The 104 patients in the daratumumab arm received daratumumab plus RVd induction, followed by autologous transplant, daratumumab plus RVd consolidation, and maintenance with daratumumab and lenalidomide. After 2 years of maintenance on study, patients in either arm could continue receiving lenalidomide alone.

At the final analysis, the median follow-up was 49.6 months.
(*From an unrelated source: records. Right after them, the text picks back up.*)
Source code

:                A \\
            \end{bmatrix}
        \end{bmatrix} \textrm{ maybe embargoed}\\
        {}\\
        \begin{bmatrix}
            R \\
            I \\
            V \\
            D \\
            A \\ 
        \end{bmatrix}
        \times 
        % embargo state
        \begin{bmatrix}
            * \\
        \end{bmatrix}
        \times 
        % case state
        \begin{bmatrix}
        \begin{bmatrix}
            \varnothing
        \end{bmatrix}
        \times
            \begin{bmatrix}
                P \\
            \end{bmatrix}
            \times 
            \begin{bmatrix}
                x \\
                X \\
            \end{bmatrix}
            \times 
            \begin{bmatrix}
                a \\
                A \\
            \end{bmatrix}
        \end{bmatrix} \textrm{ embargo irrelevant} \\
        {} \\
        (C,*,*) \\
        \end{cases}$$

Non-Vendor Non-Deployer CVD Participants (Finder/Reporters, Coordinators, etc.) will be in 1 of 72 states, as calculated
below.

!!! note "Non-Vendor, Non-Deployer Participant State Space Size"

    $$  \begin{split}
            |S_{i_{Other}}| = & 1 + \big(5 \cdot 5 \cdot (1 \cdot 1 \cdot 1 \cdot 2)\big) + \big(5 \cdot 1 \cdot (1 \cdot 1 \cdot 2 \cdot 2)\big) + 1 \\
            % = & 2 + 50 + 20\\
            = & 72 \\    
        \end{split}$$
Patients were more likely to complete maintenance in the daratumumab arm than in the RVd arm — 71% and 47%, respectively. After completing study treatment, 61% of patients in the daratumumab arm and 41% in the RVd arm continued to receive lenalidomide maintenance. 

The rate of stringent complete response (sCR) improved over time in both treatment arms but was consistently higher in the daratumumab arm. The sCR rate at the end of consolidation was 42% in the daratumumab arm and 32% in the RVd arm. At the end of the study, the sCR rate was 67% and 48%, respectively (P =.0079). 

Minimal residual disease (MRD) negativity rates improved over time but were higher in the daratumumab arm than in the RVd arm. At a sensitivity threshold of 10-6, the rate of MRD negativity at the end of consolidation was 11% in the daratumumab arm and 3% in the RVd arm. At the end of the study, the MRD negativity rate was 36% and 16%, respectively. 

At the final analysis, the median PFS was not reached in either treatment arm. However, there was a 55% reduction in the risk of progression or death in the daratumumab arm (hazard ratio [HR], 0.45; 95% CI, 0.21-0.95; P =.0324). The 4-year PFS rate was 87.2% in the daratumumab arm and 70.0% in the RVd arm. 

The 4-year overall survival rates were similar in the daratumumab arm and the RVd arm — 92.7% and 92.2%, respectively (HR, 0.90; 95% CI, 0.31-2.56; P =.8408). A total of 14 patients died, 7 in each arm. 

The final analysis revealed no new safety concerns. The rate of treatment-emergent adverse events (TEAEs) leading to discontinuation was 33% in the daratumumab arm and 31% in the RVd arm. TEAEs led to 1 death in each treatment arm, but neither death was attributed to study treatment.

Disclosures: This study was sponsored by Janssen. Dr Sborov disclosed affiliations with Janssen, GSK, Sanofi, AbbVie, Bristol Myers Squibb, and Pfizer.

Reference

Sborov DW, Laubach JP, Kaufman JL, et al. Daratumumab (DARA) + lenalidomide, bortezomib, and dexamethasone (RVd) in patients (pts) with transplant-eligible newly diagnosed multiple myeloma (NDMM): Final analysis of GRIFFIN. Presented at IMS 2022; August 25-27, 2022; Abstract OAB-057.